On the bright side, maybe, just maybe, after these years of hard work and manner training, the fruits of my labors (and yours too if you struggle with this) will reveal themselves in grown upstanding citizens after all! Here's hoping I'm alive to see it, poop face. Until then, I withstand! I withstand those moments when he gets what he asks for, and then complains that there's something wrong with when / how / or what he got. I withstand when I take him out for a fun activity and he comes home complaining that he only got to stay for an hour, not three. I withstand the name calling and empty threats stemming from an empty belly. I withstand that there's just no break from the complaining or end to the teasing until they forget or get over it or learn to see the bright side. I withstand it all over again when the younger one hits this phase in a short few months. (The F-ing Fours are on the horizon yet again... Dun. Dun. Dun.) I chant "it could be worse" like it's my own personal serenity prayer. Because it really could be much worse.

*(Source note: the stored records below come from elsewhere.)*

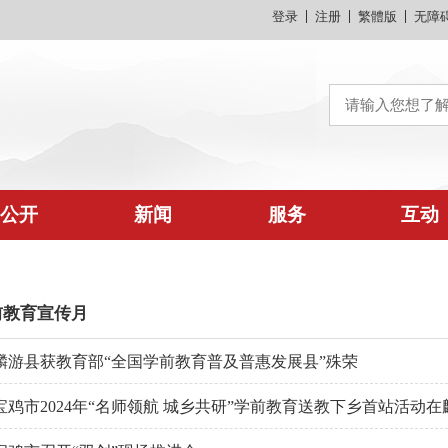
登录
注册
繁體版
无障
公开
新闻
服务
互动
前教育宣传月
麟游县获教育部“全国学前教育普及普惠发展县”殊荣
宝鸡市2024年“名师领航 城乡共研”学前教育送教下乡首站活动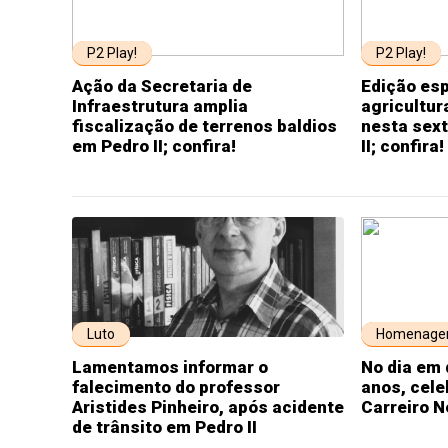
P2 Play!
P2 Play!
Ação da Secretaria de
Edição esp
Infraestrutura amplia
agricultur
fiscalização de terrenos baldios
nesta sext
em Pedro II; confira!
II; confira!
Luto
Homenag
Lamentamos informar o
No dia em 
falecimento do professor
anos, cel
Aristides Pinheiro, após acidente
Carreiro N
de trânsito em Pedro II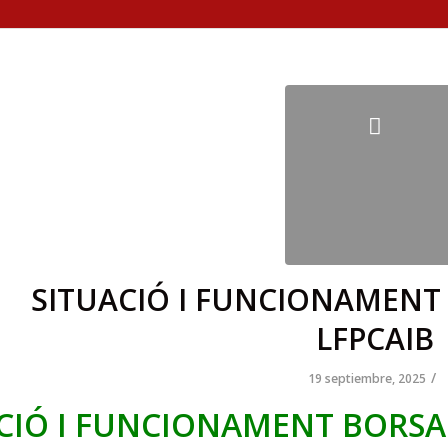
SITUACIÓ I FUNCIONAMENT 
LFPCAIB
/
19 septiembre, 2025
CIÓ I FUNCIONAMENT BORSA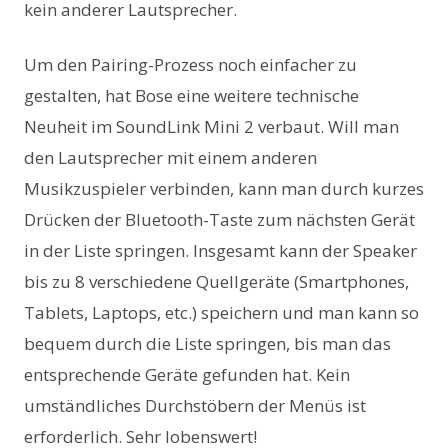
kein anderer Lautsprecher.
Um den Pairing-Prozess noch einfacher zu
gestalten, hat Bose eine weitere technische
Neuheit im SoundLink Mini 2 verbaut. Will man
den Lautsprecher mit einem anderen
Musikzuspieler verbinden, kann man durch kurzes
Drücken der Bluetooth-Taste zum nächsten Gerät
in der Liste springen. Insgesamt kann der Speaker
bis zu 8 verschiedene Quellgeräte (Smartphones,
Tablets, Laptops, etc.) speichern und man kann so
bequem durch die Liste springen, bis man das
entsprechende Geräte gefunden hat. Kein
umständliches Durchstöbern der Menüs ist
erforderlich. Sehr lobenswert!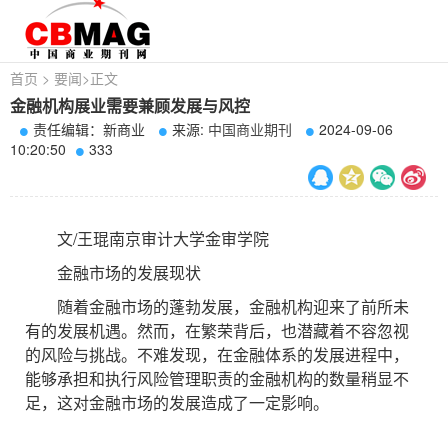
首页
>
要闻
>
正文
金融机构展业需要兼顾发展与风控
责任编辑：新商业
来源:
中国商业期刊
2024-09-06
10:20:50
333
文/王琨南京审计大学金审学院
金融市场的发展现状
随着金融市场的蓬勃发展，金融机构迎来了前所未
有的发展机遇。然而，在繁荣背后，也潜藏着不容忽视
的风险与挑战。不难发现，在金融体系的发展进程中，
能够承担和执行风险管理职责的金融机构的数量稍显不
足，这对金融市场的发展造成了一定影响。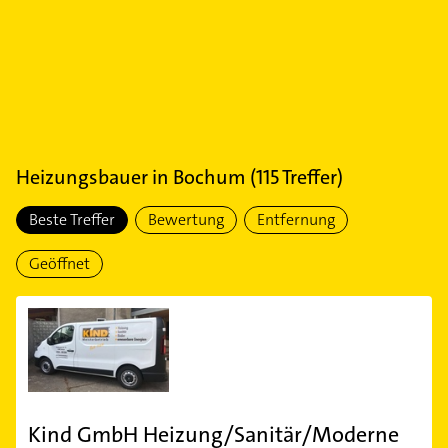
Heizungsbauer
in
Bochum
(
115
Treffer)
Beste Treffer
Bewertung
Entfernung
Geöffnet
Kind GmbH Heizung/Sanitär/Moderne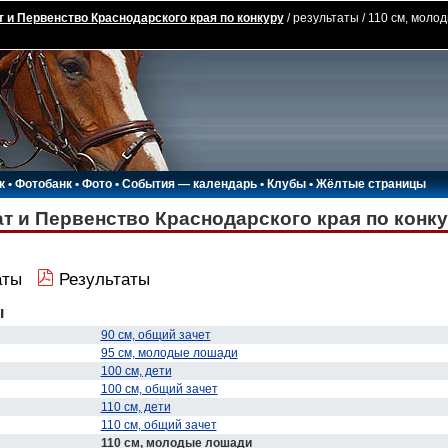
 и Первенство Краснодарского края по конкуру
/ результаты / 110 см, моло
к
•
Фотобанк
•
Фото
•
События — календарь
•
Клубы
•
Жёлтые страницы
т и Первенство Краснодарского края по конк
аты
Результаты
ы
90 см, общий зачет
95 см, молодые лошади
100 см, дети
100 см, общий зачет
110 см, дети
110 см, общий зачет
110 см, молодые лошади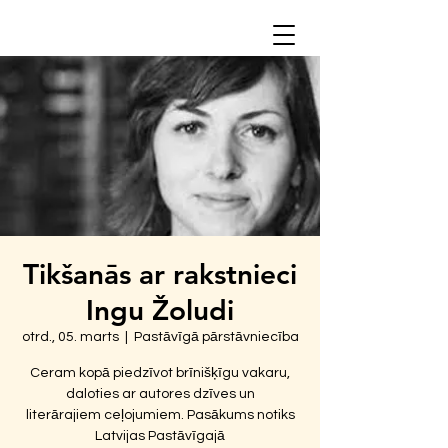
Tikšanās ar rakstnieci
Ingu Žoludi
otrd., 05. marts
  |  
Pastāvīgā pārstāvniecība
Ceram kopā piedzīvot brīnišķīgu vakaru,
daloties ar autores dzīves un
literārajiem ceļojumiem. Pasākums notiks
Latvijas Pastāvīgajā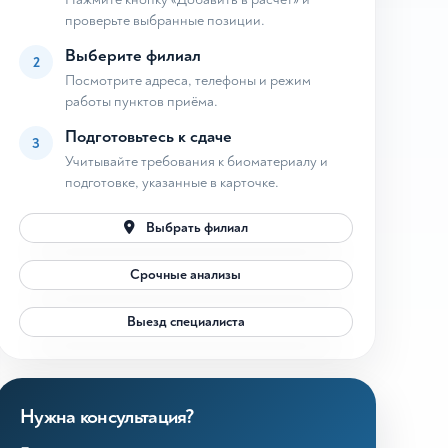
проверьте выбранные позиции.
Выберите филиал
2
Посмотрите адреса, телефоны и режим
работы пунктов приёма.
Подготовьтесь к сдаче
3
Учитывайте требования к биоматериалу и
подготовке, указанные в карточке.
Выбрать филиал
Срочные анализы
Выезд специалиста
Нужна консультация?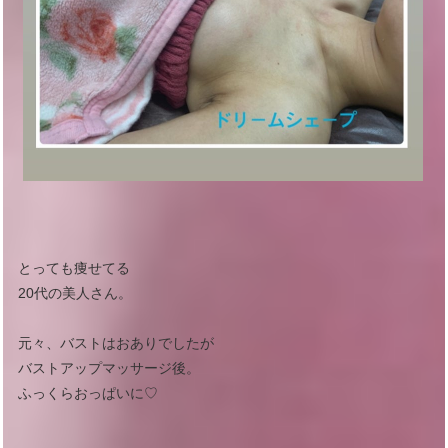
とっても痩せてる
20代の美人さん。
元々、バストはおありでしたが
バストアップマッサージ後。
ふっくらおっぱいに♡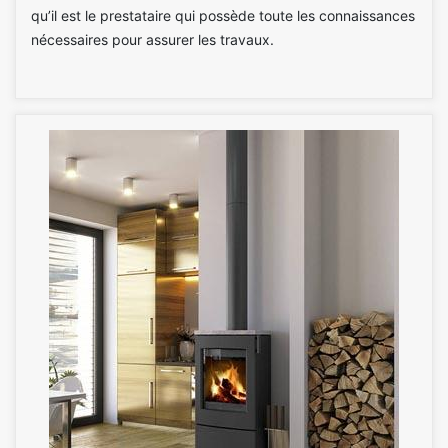
qu’il est le prestataire qui possède toute les connaissances
nécessaires pour assurer les travaux.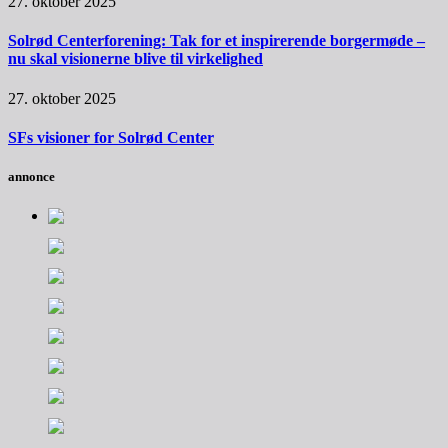
27. oktober 2025
Solrød Centerforening: Tak for et inspirerende borgermøde –
nu skal visionerne blive til virkelighed
27. oktober 2025
SFs visioner for Solrød Center
annonce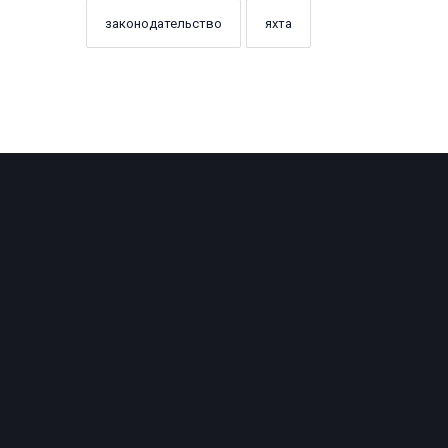
законодательство
яхта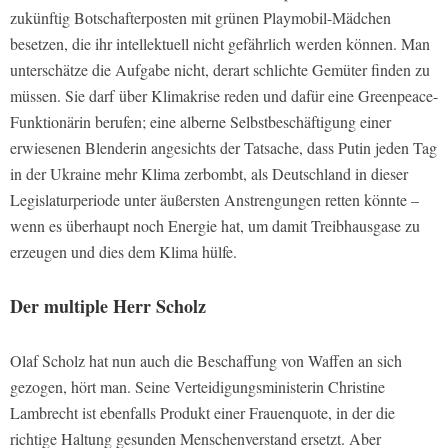
zukünftig Botschafterposten mit grünen Playmobil-Mädchen
besetzen, die ihr intellektuell nicht gefährlich werden können. Man
unterschätze die Aufgabe nicht, derart schlichte Gemüter finden zu
müssen. Sie darf
über Klimakrise reden und dafür eine Greenpeace-
Funktionärin berufen; eine alberne Selbstbeschäftigung einer
erwiesenen Blenderin angesichts der Tatsache, dass Putin jeden Tag
in der Ukraine mehr Klima zerbombt, als Deutschland in dieser
Legislaturperiode unter äußersten Anstrengungen retten könnte –
wenn es überhaupt noch Energie hat, um damit Treibhausgase zu
erzeugen und dies dem Klima hülfe.
Der multiple Herr Scholz
Olaf Scholz hat nun auch die Beschaffung von Waffen an sich
gezogen, hört man. Seine Verteidigungsministerin Christine
Lambrecht ist ebenfalls Produkt einer Frauenquote, in der die
richtige Haltung gesunden Menschenverstand ersetzt. Aber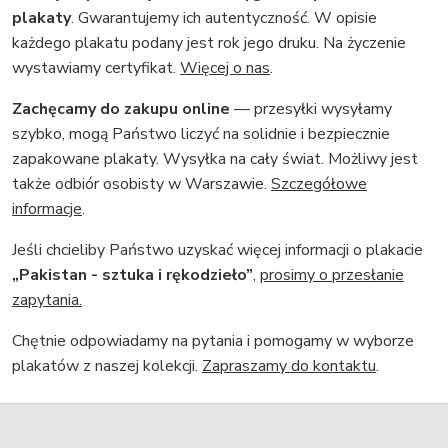
plakaty
. Gwarantujemy ich autentyczność. W opisie
każdego plakatu podany jest rok jego druku. Na życzenie
wystawiamy certyfikat.
Więcej o nas
.
Zachęcamy do zakupu online
— przesyłki wysyłamy
szybko, mogą Państwo liczyć na solidnie i bezpiecznie
zapakowane plakaty. Wysyłka na cały świat. Możliwy jest
także odbiór osobisty w Warszawie.
Szczegółowe
informacje
.
Jeśli chcieliby Państwo uzyskać więcej informacji o plakacie
„Pakistan - sztuka i rękodzieło”
,
prosimy o przesłanie
zapytania.
Chętnie odpowiadamy na pytania i pomogamy w wyborze
plakatów z naszej kolekcji.
Zapraszamy do kontaktu
.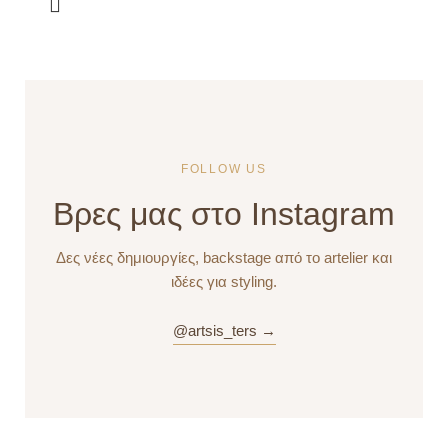
FOLLOW US
Βρες μας στο Instagram
Δες νέες δημιουργίες, backstage από το artelier και
ιδέες για styling.
@artsis_ters →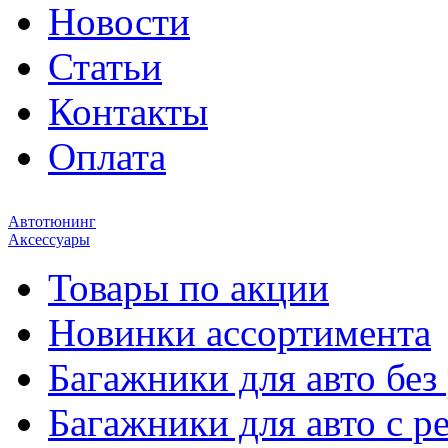
Новости
Статьи
Контакты
Оплата
Автотюнинг
Аксессуары
Товары по акции
Новинки ассортимента
Багажники для авто без
Багажники для авто с р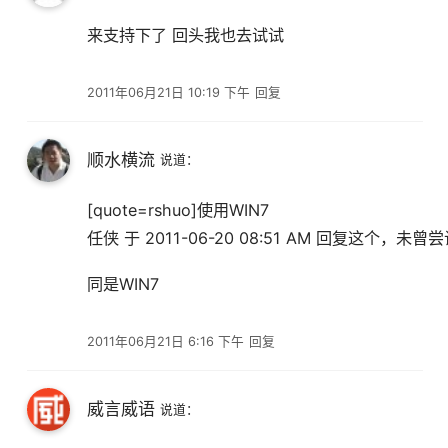
来支持下了 回头我也去试试
2011年06月21日 10:19 下午
回复
顺水横流
说道：
[quote=rshuo]使用WIN7
任侠 于 2011-06-20 08:51 AM 回复这个，
同是WIN7
2011年06月21日 6:16 下午
回复
威言威语
说道：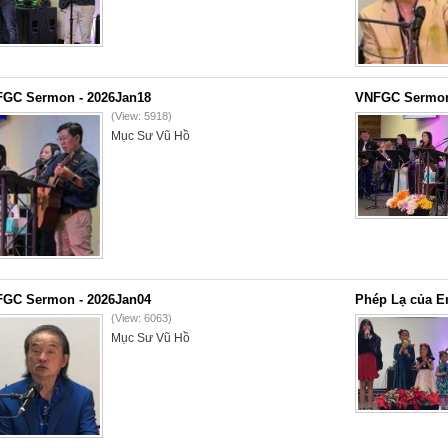
GC Sermon - 2026Jan18
VNFGC Sermon
(View: 5918)
Mục Sư Vũ Hồ
GC Sermon - 2026Jan04
Phép Lạ của E
(View: 6063)
Mục Sư Vũ Hồ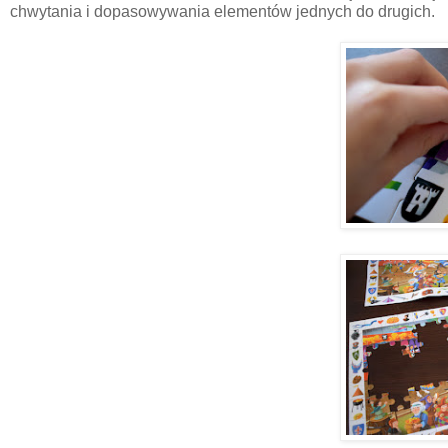
chwytania i dopasowywania elementów jednych do drugich.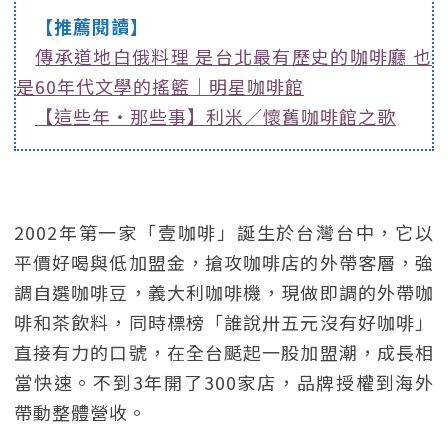
【推薦閱讀】
傳承道地白俄料理 是台北最有歷史的咖啡廳 也
是60年代文學的搖籃｜明星咖啡館
【這些年‧那些事】利米／懷舊咖啡館之歌
2002年第一家「壹咖啡」誕生於台灣台中，它以
平價好喝與低加盟金，搶攻咖啡店的外帶客層，強
調自選咖啡豆，義大利咖啡機，現做即調的外帶咖
啡和茶飲料，同時標榜「誰說卅五元沒有好咖啡」
直接有力的口號，在全台颳起一股加盟潮，成長相
當快速。不到3年開了300家店，品牌授權到海外
帶動整體營收。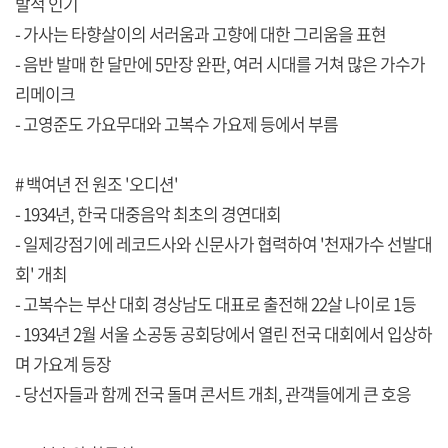
발적 인기
- 가사는 타향살이의 서러움과 고향에 대한 그리움을 표현
- 음반 발매 한 달만에 5만장 완판, 여러 시대를 거쳐 많은 가수가
리메이크
- 고영준도 가요무대와 고복수 가요제 등에서 부름
# 백여년 전 원조 '오디션'
- 1934년, 한국 대중음악 최초의 경연대회
- 일제강점기에 레코드사와 신문사가 협력하여 '천재가수 선발대
회' 개최
- 고복수는 부산 대회 경상남도 대표로 출전해 22살 나이로 1등
- 1934년 2월 서울 소공동 공회당에서 열린 전국 대회에서 입상하
며 가요계 등장
- 당선자들과 함께 전국 돌며 콘서트 개최, 관객들에게 큰 호응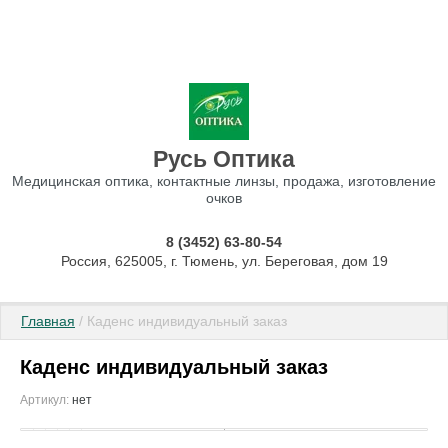
Русь Оптика
Медицинская оптика, контактные линзы, продажа, изготовление
очков
8 (3452) 63-80-54
Россия, 625005, г. Тюмень, ул. Береговая, дом 19
Главная
 / Каденс индивидуальный заказ
Каденс индивидуальный заказ
Артикул:
нет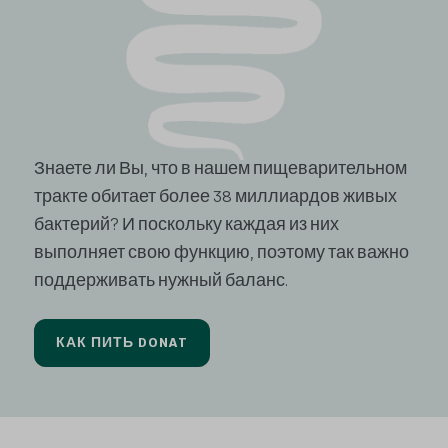
Знаете ли Вы, что в нашем пищеварительном
тракте обитает более 38 миллиардов живых
бактерий? И поскольку каждая из них
выполняет свою функцию, поэтому так важно
поддерживать нужный баланс.
КАК ПИТЬ DONAT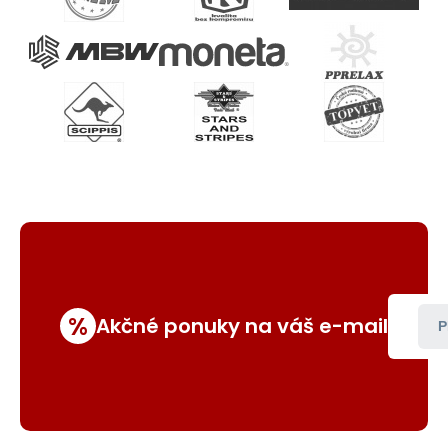
%
Akčné ponuky na váš e-mail
P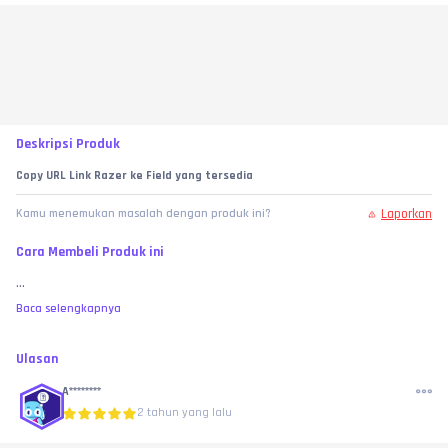
Deskripsi Produk
Copy URL Link Razer ke Field yang tersedia
Laporkan
Kamu menemukan masalah dengan produk ini?
Cara Membeli Produk ini
...
Baca selengkapnya
Ulasan
A********
2 tahun yang lalu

Luckily, during those other minutes (because remember, it's only every other minute I have to withstand), there are the most wonderful moments, too. Really sweet, rewarding, memorable moments that make it worth it (after I've had a twelve hour break to remember them all--oh motherhood, I feel 1/2 your pain and fear I may crumble when it's my turn to bear it all). I remember, remember, the encouragement, smiles, jokes, laughter, artwork, homemade ceramic cups, game playing and creating, wrestling, being taught instead of teaching, reading stories, singing songs, wiggling teeth, nicknaming teeth, having tickle fights, witnessing milestones, etc. I must remember, oh remember, that there are worse things than poo-spouting name calling. Sticks and stones. Rubber and glue. It's all about the offsets. Today there just wasn't an offset. Tomorrow, tomorrow, I love ya tomorrow! I don't know what was up, but today was hard knock, with no rest for the Nanny.

*: A rant is a speech or text that does not present a calm argument; rather it is typically an enthusiastic speech or talk or lecture on an idea, a person or an institution. Rants can be based on partial fact or may be entirely factual but written in a comedic/satirical form.
**: Complaining is to express feelings of pain, dissatisfaction, or resentment. To make a formal accusation or bring a formal charge. The act of dwelling on the negative. The more you complain, the more you summon your creative energies to attract something to complain about.